I'll consider this as an answer since this is the answer I'm looking for! Thank you for the concrete and detailed explanation about my inquiry. As I thought, I really should fiddle around with props/transforms.conf.
Again, thank you!
You are welcome. If you get into any specific minor issues with this, be sure to post back here (like, the regex may need a tiny bit of tweaking).
Otherwise, have fun in props.conf! It's whole new world!
Ah! It seems I forgot to mention something. Do you think it's possible playing with this? If possible I want to know your idea regarding this:
I forgot to include the fields. But yeah, I think that's the structure of the log. Have any thoughts about this, sir? Have you already experienced this case? Please enlightened me.
That looks like it should work fine with what we had discovered before. The leading
^ in the REGEX should probably be OK, too, which makes it more efficient (that symbol tells the regex engine to look at the start of the string for each word, like "SECTION", so it doesn't have to waste time looking through the whole thing.)

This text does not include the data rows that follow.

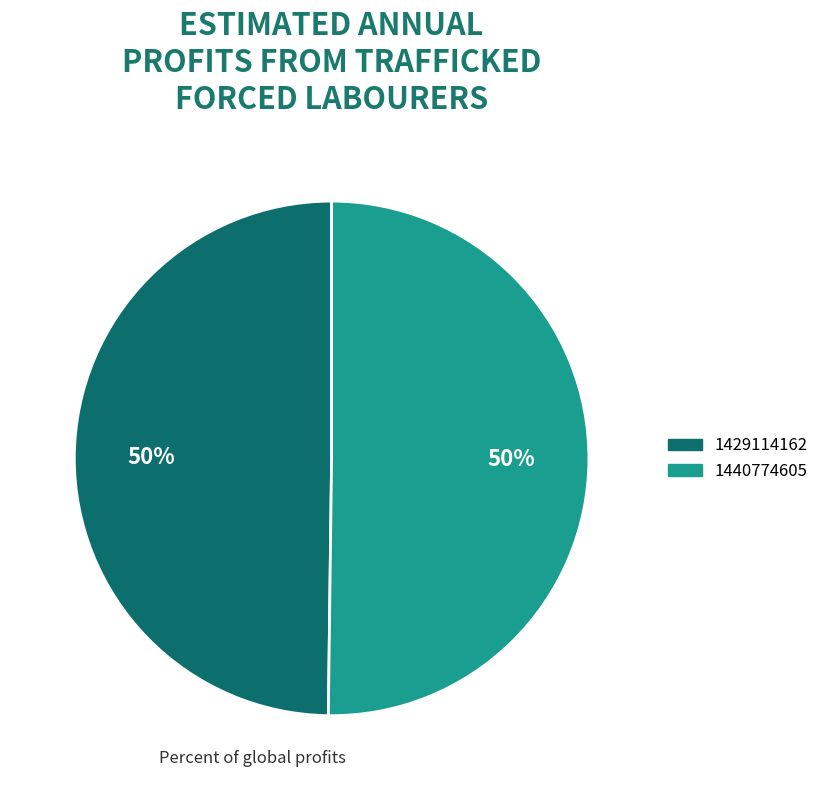

True or false: 1440774605 accounts for 50% of the total.

True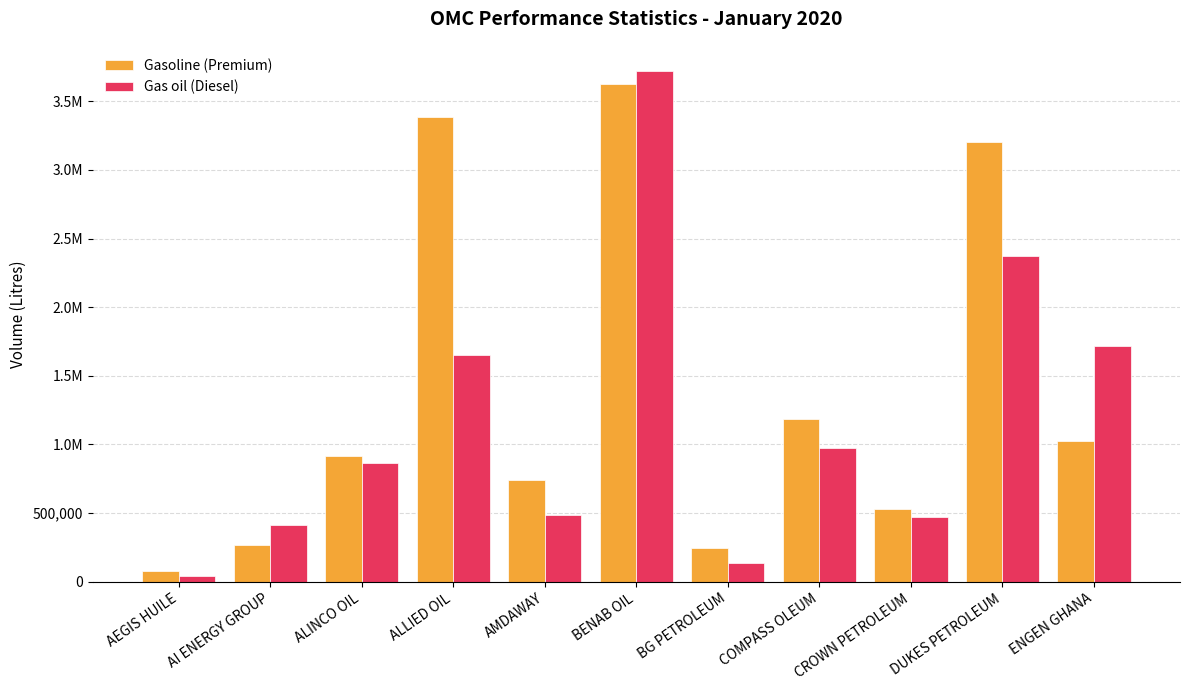

At how many categories does at least one series exceed 3426136?

1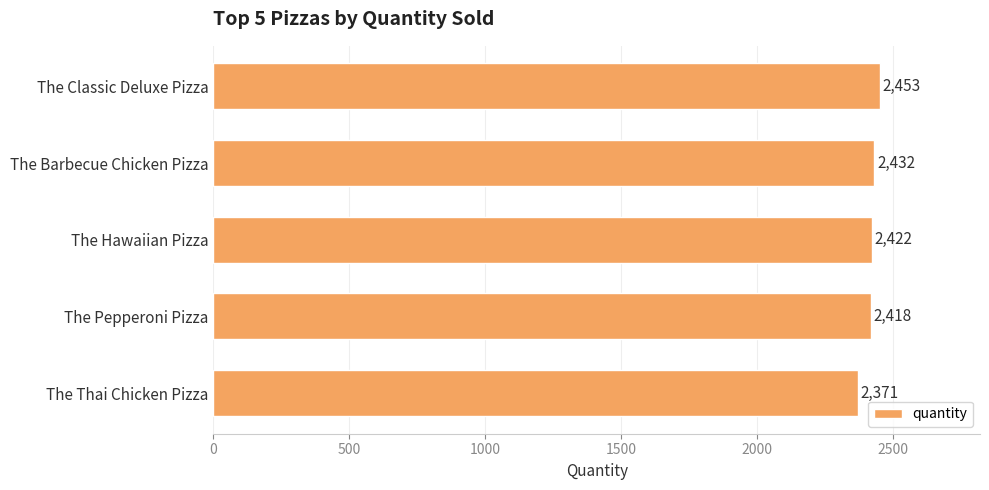

Does the chart contain any negative values?

No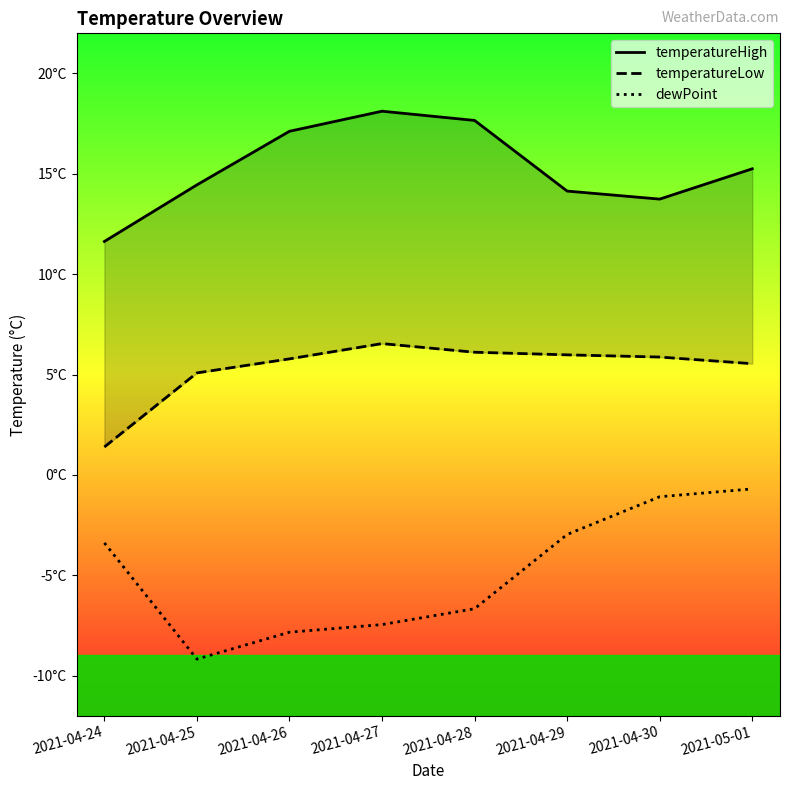

What is the value of the temperatureHigh point at the 7th from the left?

13.7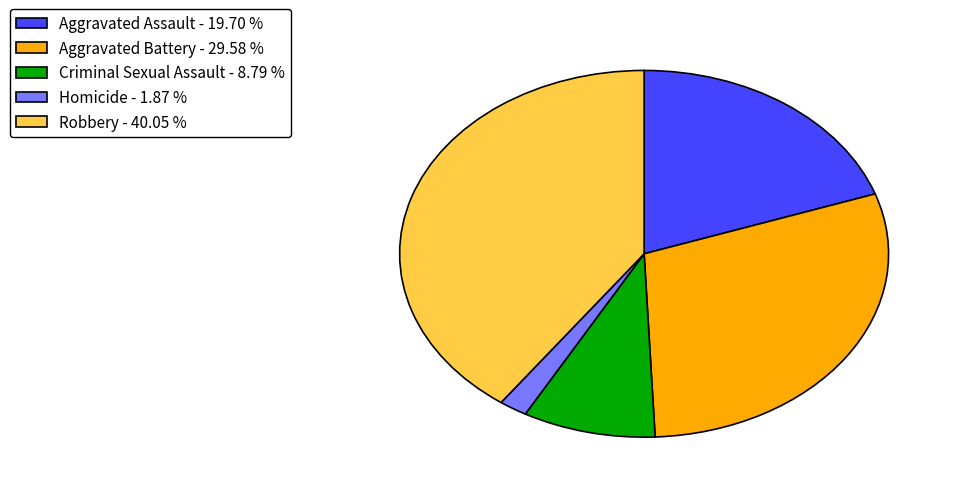

What is the ratio of the value at Criminal Sexual Assault to the value at Homicide?

4.7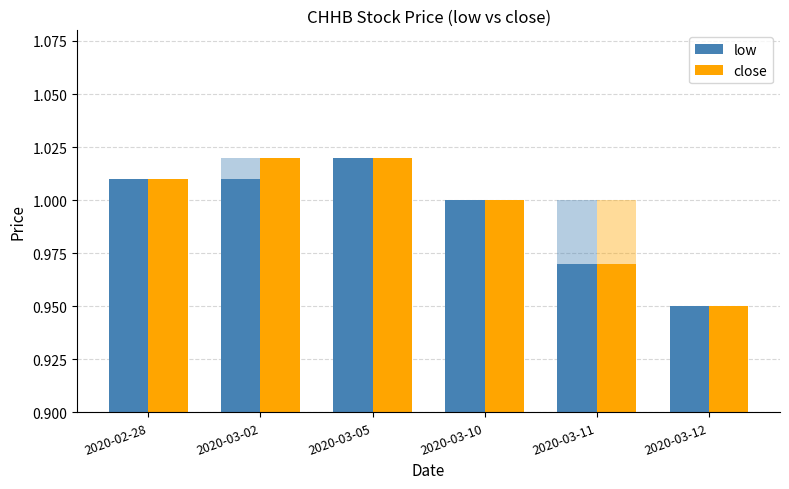

Which label corresponds to the largest value in the chart?

2020-03-05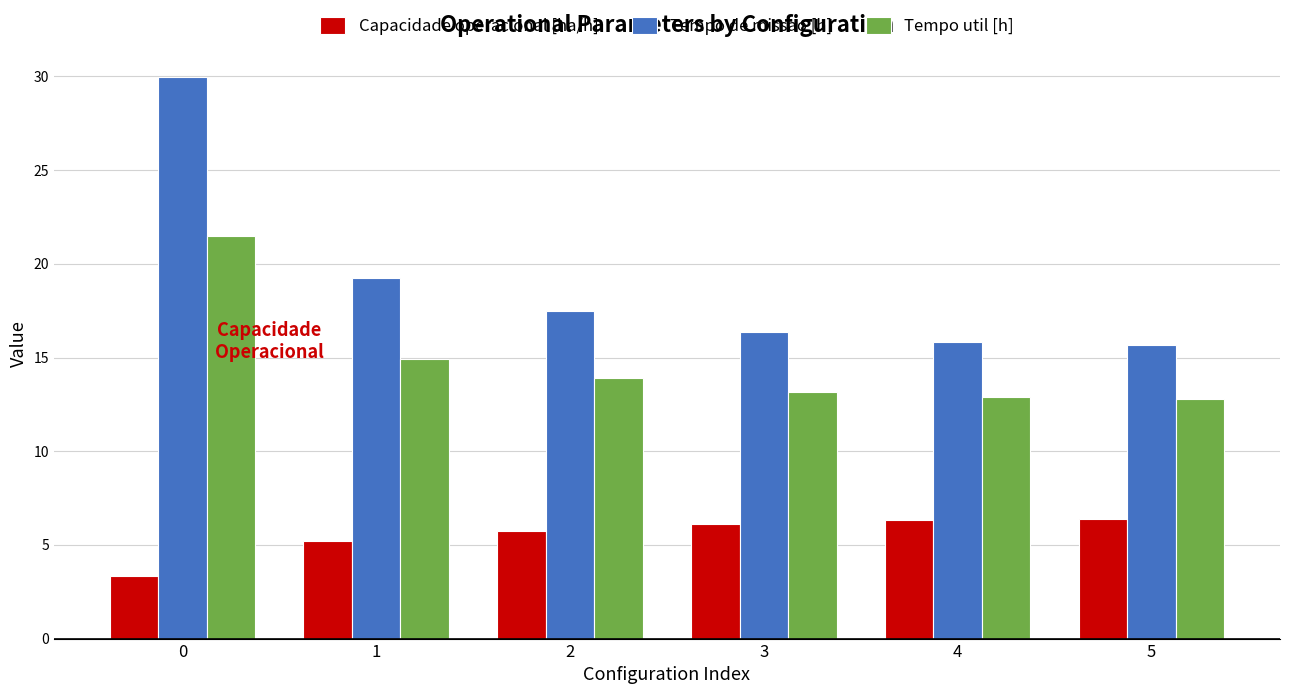

True or false: Capacidade operacional [ha/h] has a value of 5.7 at 2.

True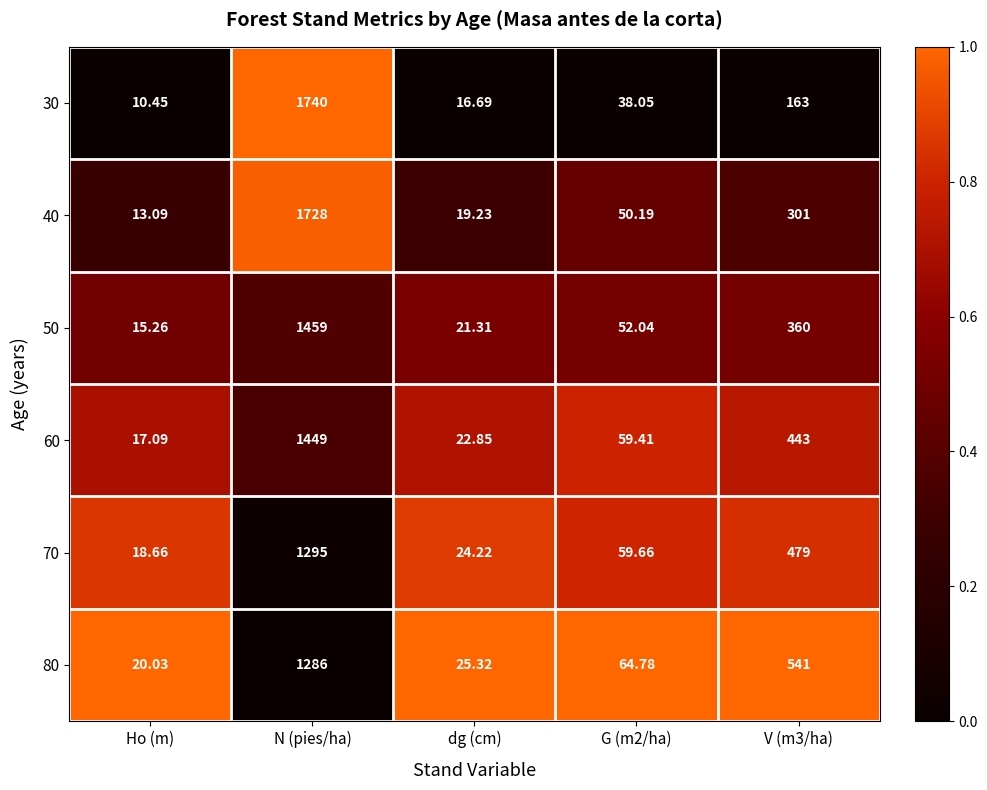

Which category has the highest value in the 70 series?

N (pies/ha)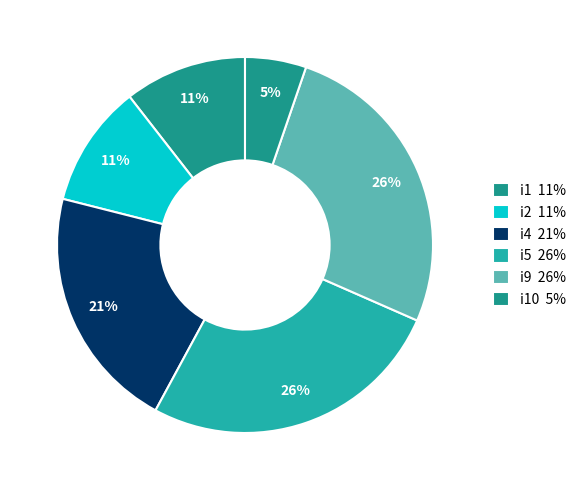

Count the number of slices in the pie.

6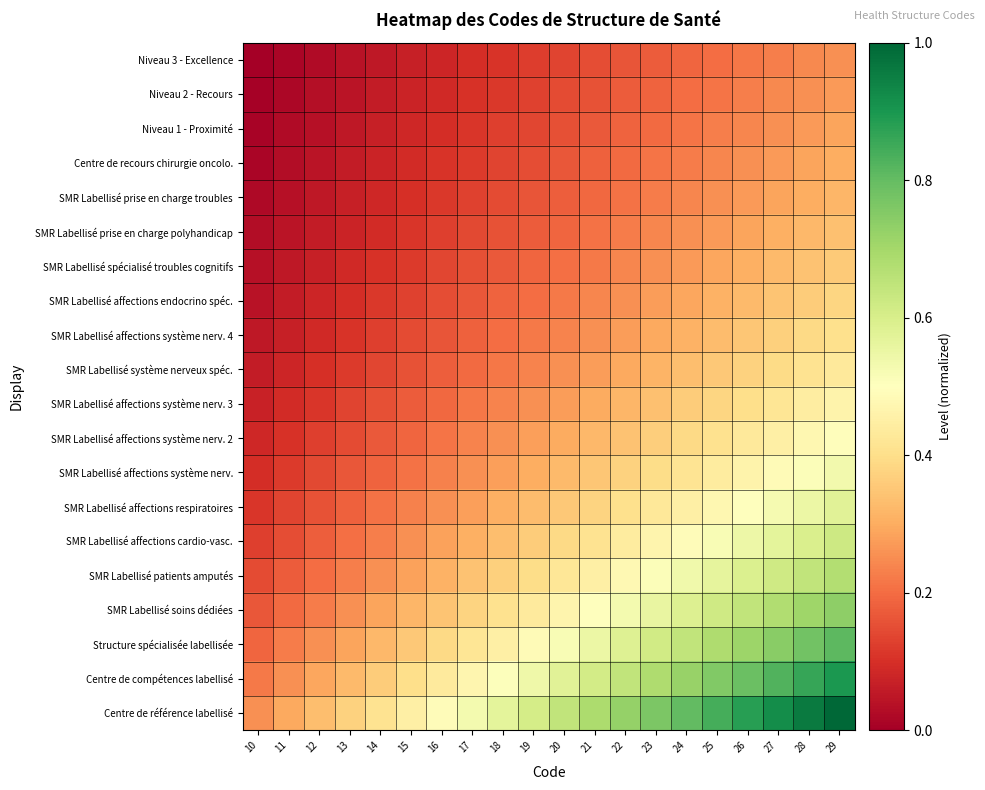

Count the number of categories in the chart.

20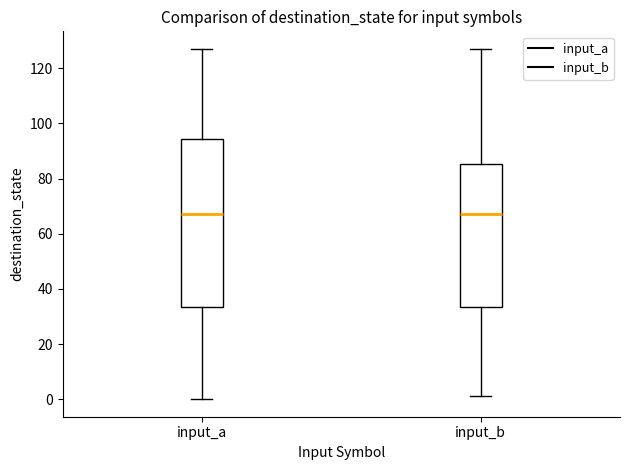

Reading left to right, read every box against the y-axis: the position of its median line, the range the box covers, and the ends of its whiskers. The values are not printed on the chart, so give them approximately, as read against the axis.

input_a: median 68, box 34 to 94, whiskers 0 to 128
input_b: median 68, box 34 to 86, whiskers 2 to 128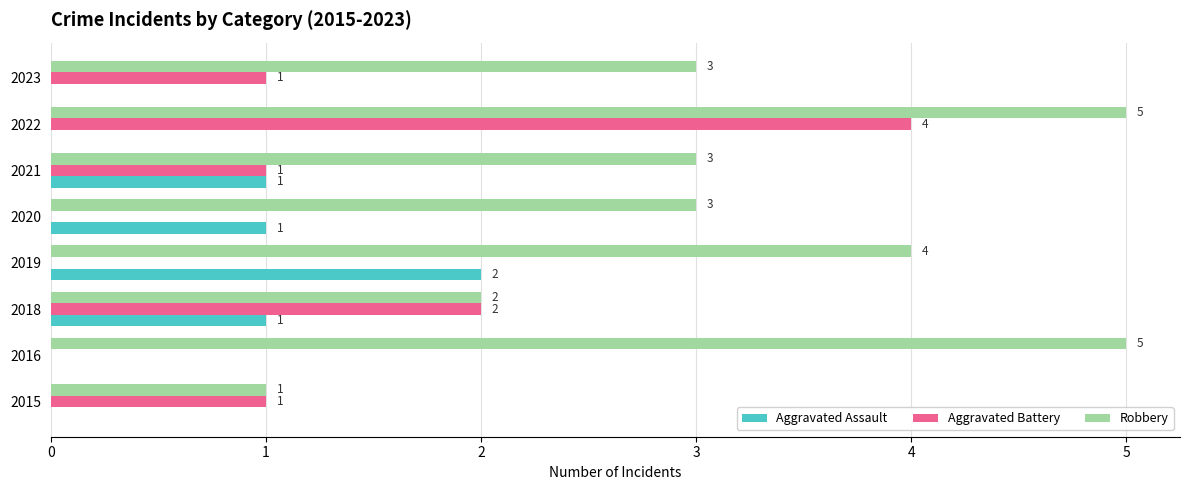

What is the total value across all series at 2021?

5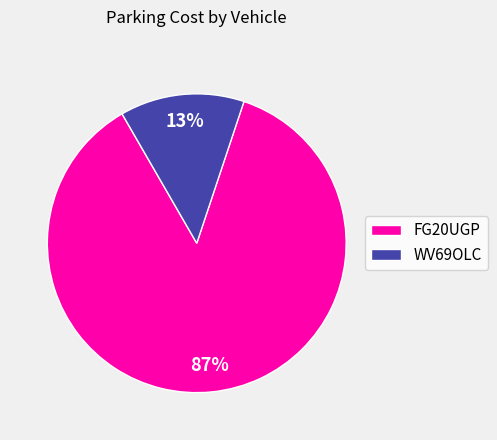

Do WV69OLC and FG20UGP together represent more than half of the pie?

Yes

I do see one thing that might not be handled properly. Unless I'm misreading the logs, you have a line that has only fields, with no leading "RECEIPT" or "SECTION" in it. What did you want done with those? If you want it to go to either one of those indexes we've already defined, then there's an easy answer:
On the input itself make sure you set the
index=blah setting. That will be the "Default" index those events will go to, an indeed any event that doesn't match our specific redirections to other indexes will just go to that default index. It can be the same as one of the specific indexes - that's no problem at all.
Also how are you assigning time stamps?
The log presented is like 3 different logs compiled in one. So each logs(SECTION1,RECEIPT,SECTION2) has different field data. What I'm worried about is the fields of RECEIPT and SECTION2 logs might be considered as events when ingested. But I'll try fiddling first with props.conf and will give an update. Thank you sir! I've at least got an idea with this. 😃
Well, true, but I expect your line breaking will take care of that. And perhaps it'll need a little tweaking, but that's well documented. As long as the lines break properly, which is a very testable thing - just ingest into a temporary index to test them out then you can just delete that index and use those same settings into production - then everything else should work fine.